Nel dettaglio, la produzione nazionale è scesa del -2,3% in volume, dato che nelle aziende più piccole del campione intervistato (sotto i 15 milioni di fatturato) si attesta sul -4,5%, mentre sul piano dei consumi interni l’unico comparto in salute è quello delle scarpe sportive/sneakers (+0,8% quantità e +2,9% in valore), a fronte di un calo sensibile delle calzature ‘classiche’ per uomo e donna (rispettivamente del -9,5% e del -8,3% in volume).
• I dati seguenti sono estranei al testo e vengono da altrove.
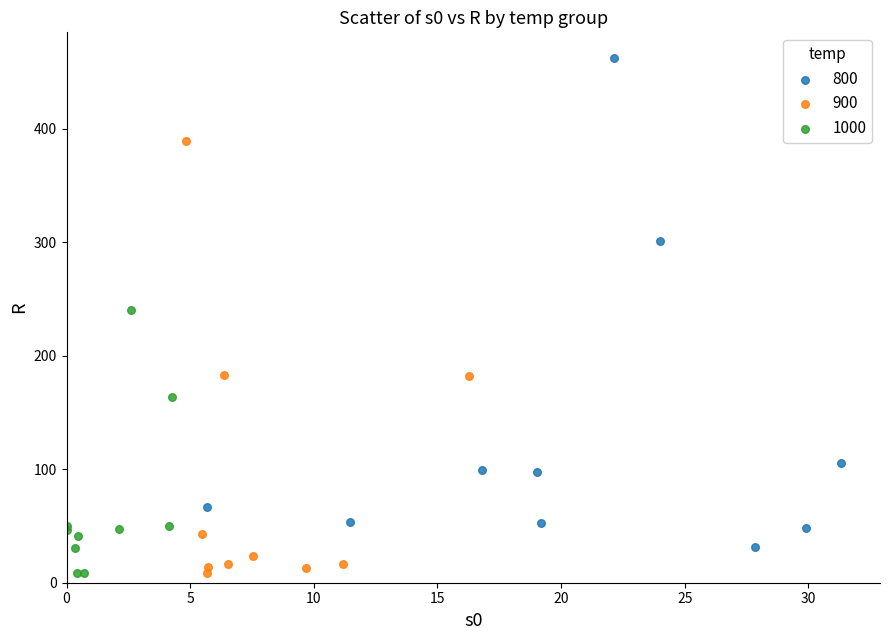

Which series has the widest spread of Y values?

800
Per quanto riguarda i canali di vendita, continua l’incremento dell’online (+10,3% in volume e +17,3% in spesa), che ha coperto l’11% in quantità del totale acquisti del semestre, mentre sono in sofferenza il dettaglio tradizionale (-11% le paia vendute, con una diminuzione prossima al 16% in spesa) e l’ambulantato (flessioni attorno al -14%). Sul fronte occupazionale, prosegue il calo nel numero di aziende e nella forza lavoro del settore: il primo semestre 2019 ha chiuso con un saldo di -119 calzaturifici (tra industria e artigianato), pari al -2,6%, e -492 addetti (-0,7%) su dicembre 2018. Gli arretramenti si fanno ancor più pesanti considerando, oltre ai calzaturifici, i produttori di componentistica (-75 aziende e -493 addetti): nell’insieme, dunque, -194 imprese e -985 addetti rispetto a fine 2018. Infine, le ore di cassa integrazione autorizzate per le imprese della filiera pelle sono salite nei primi 6 mesi del +27,1%, sfiorando i 4 milioni di ore.